___ DATASET RECORDS
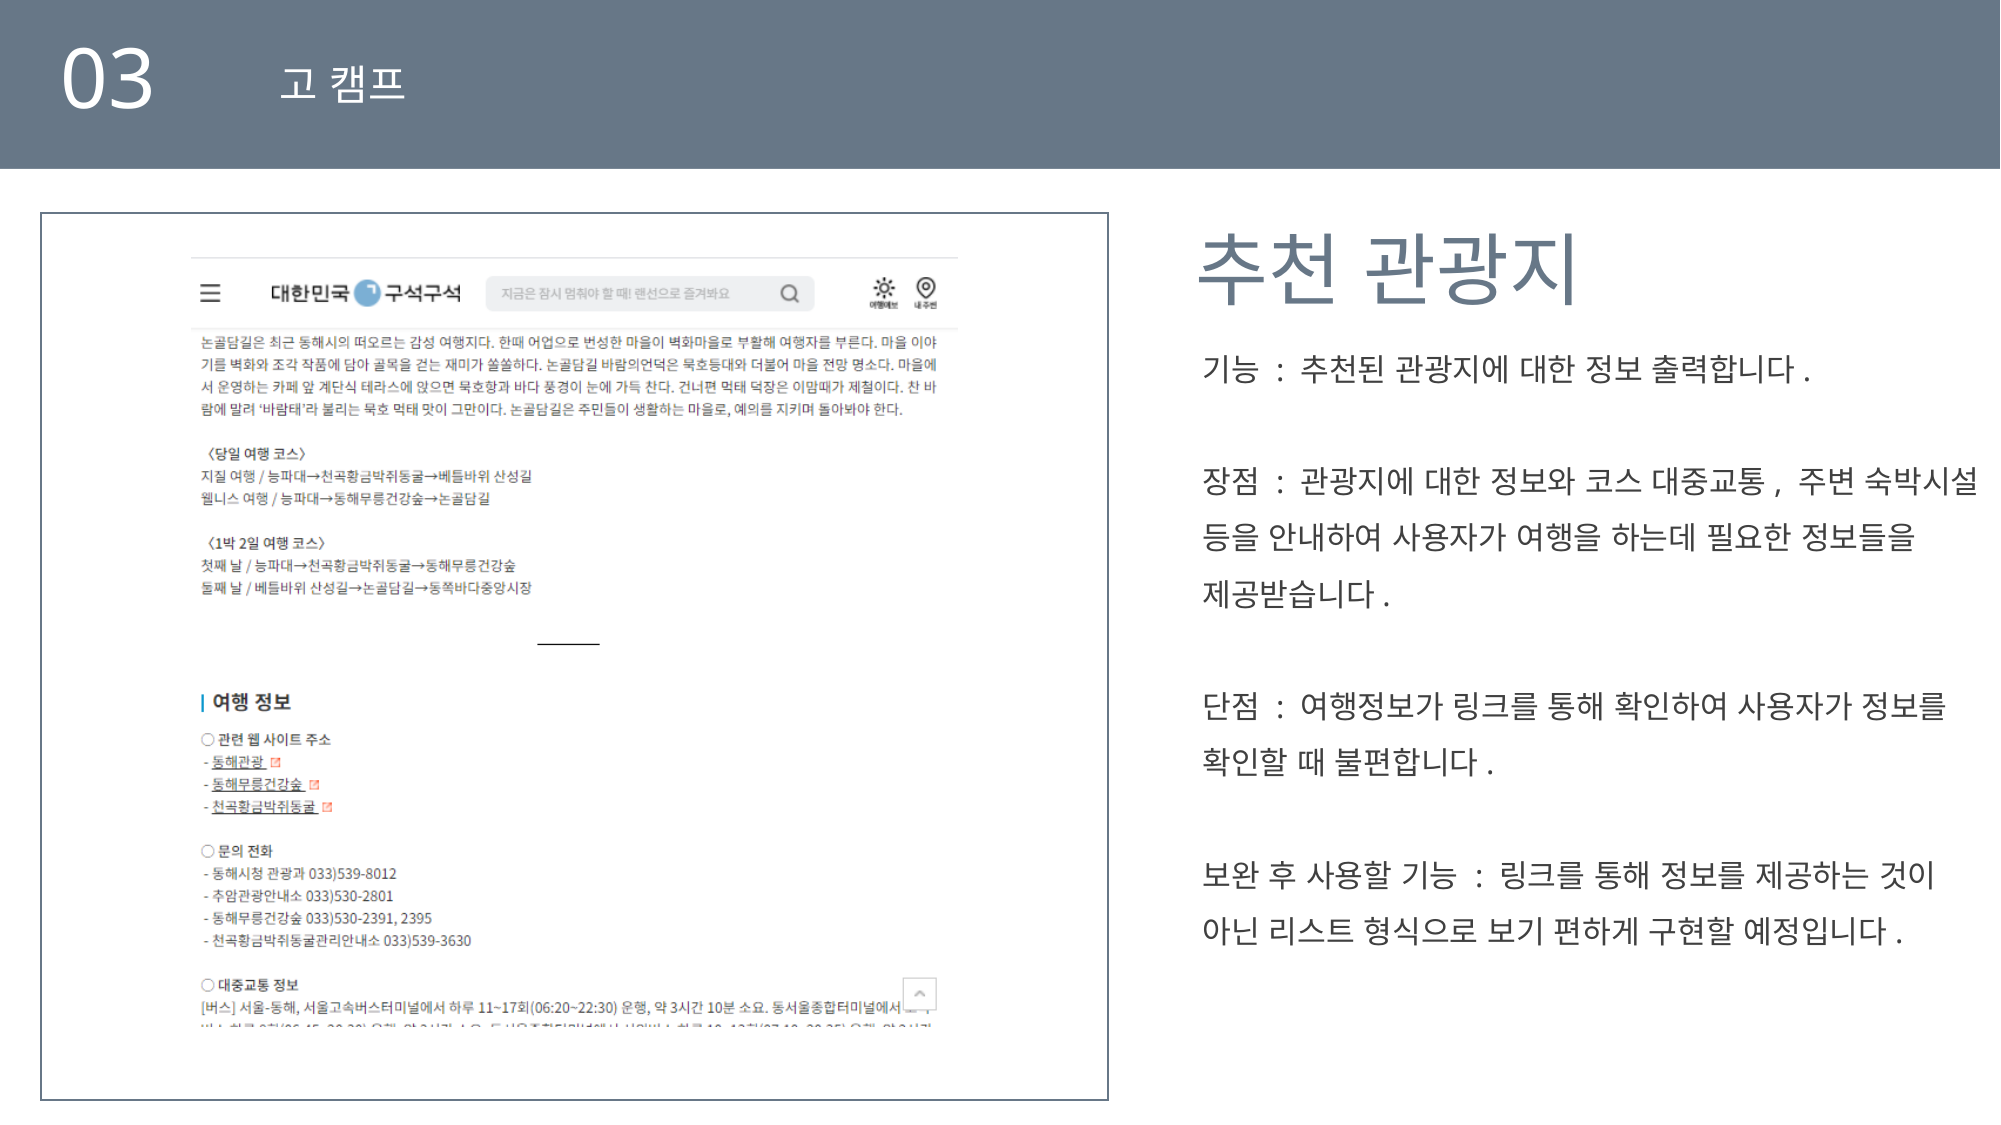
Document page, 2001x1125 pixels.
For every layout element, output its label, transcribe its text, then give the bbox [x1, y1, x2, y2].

picture [191, 255, 958, 1027]
text_box 03 [45, 17, 171, 133]
text_box 추천 관광지 [1180, 213, 1598, 323]
text_box [40, 212, 1109, 1101]
text_box 기능 : 추천된 관광지에 대한 정보 출력합니다. 장점 : 관광지에 대한 정보와 코스 대중교통, 주변 숙박시설 등을 안내하여 사용자가 여행을 하는데 필요한 정보들을 제공받습니다. 단점 : 여행정보가 링크를 통해 확인하여 사용자가 정보를 확인할 때 불편합니다. 보완 후 사용할 기능 : 링크를 통해 정보를 제공하는 것이 아닌 리스트 형식으로 보기 편하게 구현할 예정입니다. [1187, 324, 1995, 957]
text_box [0, 0, 2000, 170]
text_box 고 캠프 [264, 51, 422, 117]
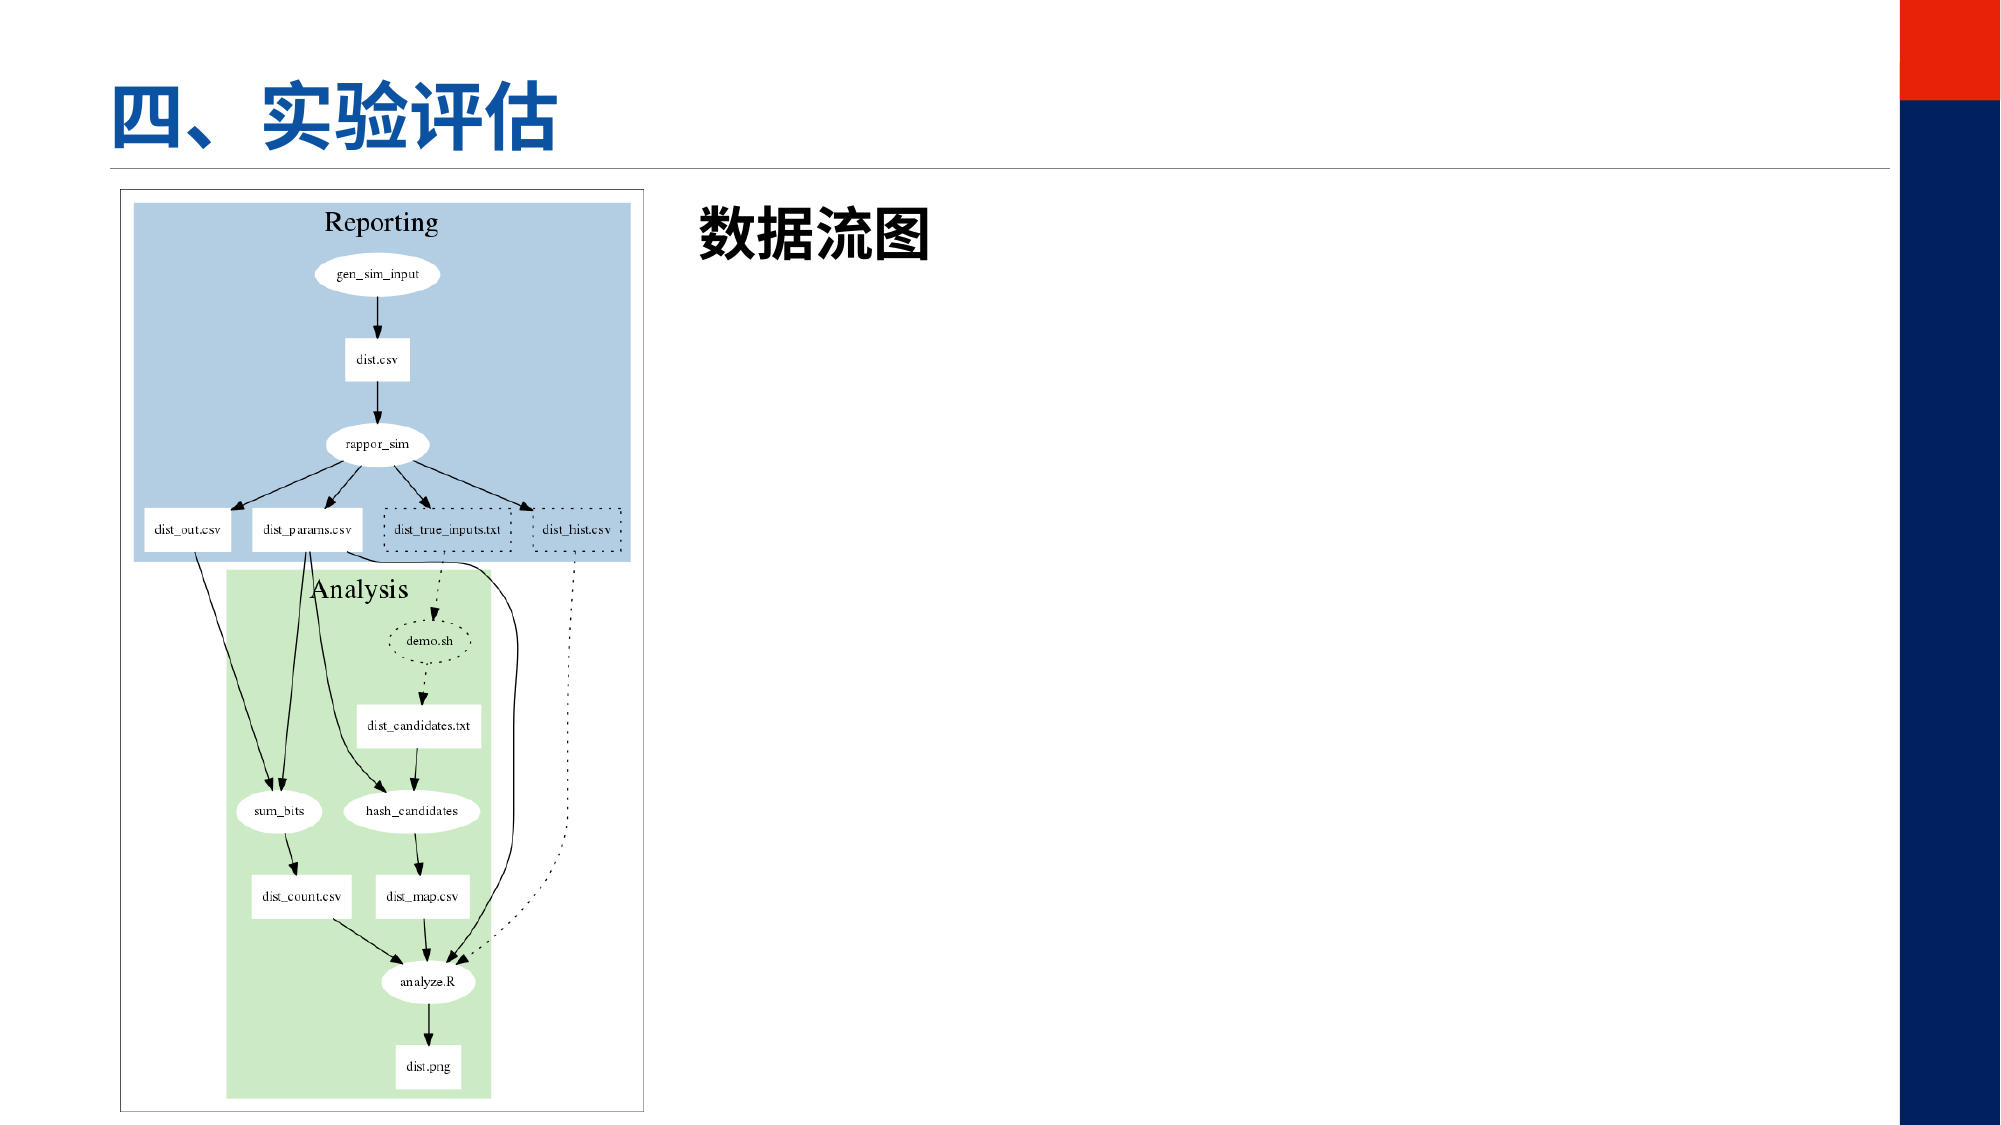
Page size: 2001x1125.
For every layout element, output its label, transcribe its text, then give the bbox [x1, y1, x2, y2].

text_box 数据流图 [683, 189, 1880, 275]
picture [120, 189, 644, 1112]
text_box 四、实验评估 [109, 0, 1890, 169]
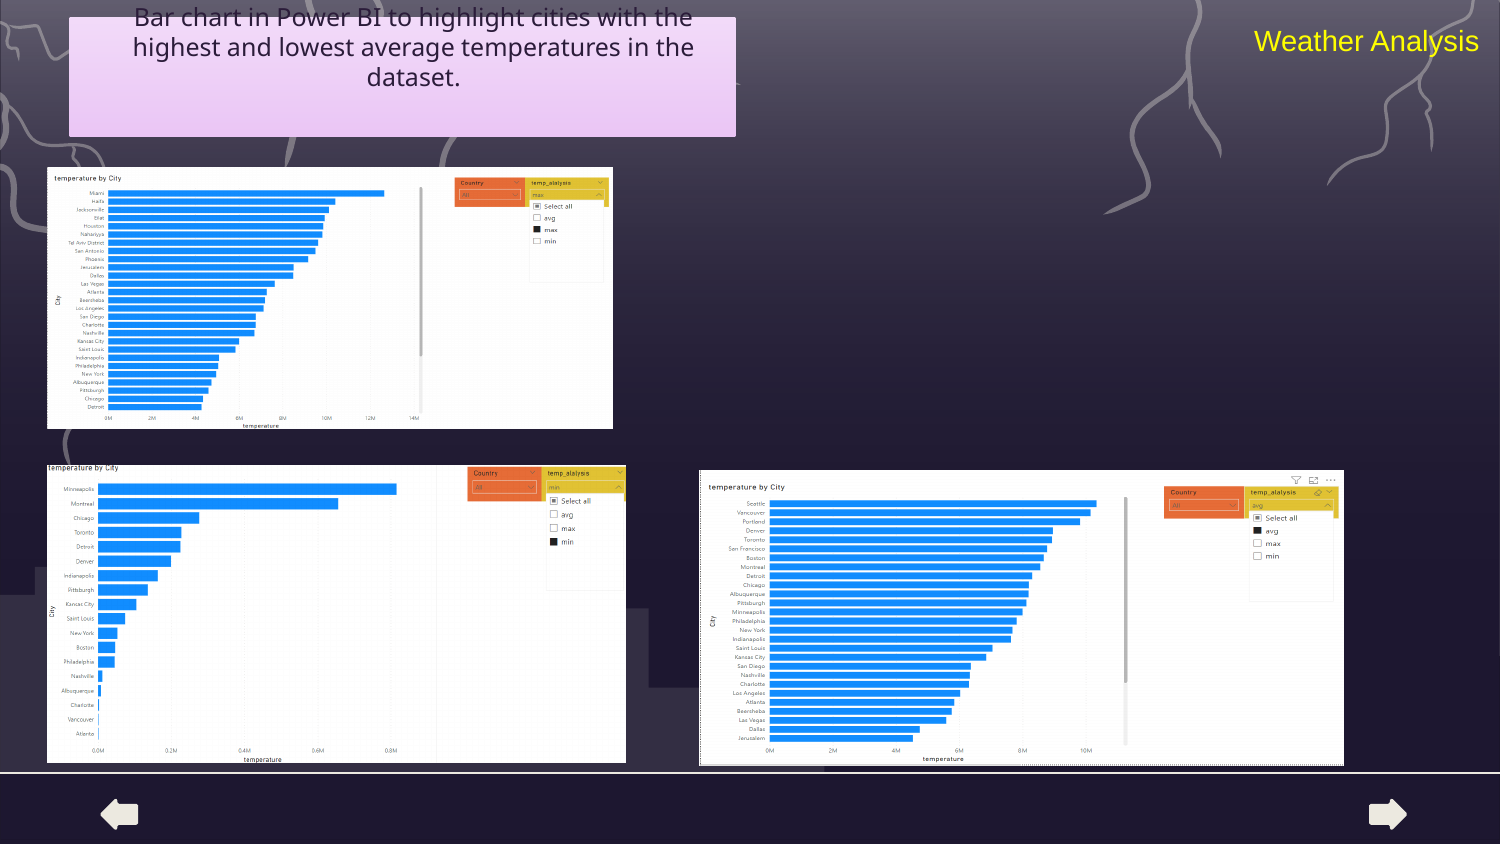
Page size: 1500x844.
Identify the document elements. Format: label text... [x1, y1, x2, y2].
______
The preceding entries are to be written out again exactly, with the pictures removed.

Document page, 2001x1125 pixels.
For every layout element, output its label, transcribe its text, then give the bbox [x1, y1, x2, y2].

picture [191, 255, 958, 1027]
text_box 03 [45, 17, 171, 133]
text_box 추천 관광지 [1180, 213, 1598, 323]
text_box [40, 212, 1109, 1101]
text_box 기능 : 추천된 관광지에 대한 정보 출력합니다. 장점 : 관광지에 대한 정보와 코스 대중교통, 주변 숙박시설 등을 안내하여 사용자가 여행을 하는데 필요한 정보들을 제공받습니다. 단점 : 여행정보가 링크를 통해 확인하여 사용자가 정보를 확인할 때 불편합니다. 보완 후 사용할 기능 : 링크를 통해 정보를 제공하는 것이 아닌 리스트 형식으로 보기 편하게 구현할 예정입니다. [1187, 324, 1995, 957]
text_box [0, 0, 2000, 170]
text_box 고 캠프 [264, 51, 422, 117]
Page size: 2001x1125.
For every layout element, output its label, transcribe its text, then give the bbox [x1, y1, x2, y2].

text_box 数据流图 [683, 189, 1880, 275]
picture [120, 189, 644, 1112]
text_box 四、实验评估 [109, 0, 1890, 169]
Page size: 1500x844.
Identify the document elements. Format: label text... [x1, y1, x2, y2].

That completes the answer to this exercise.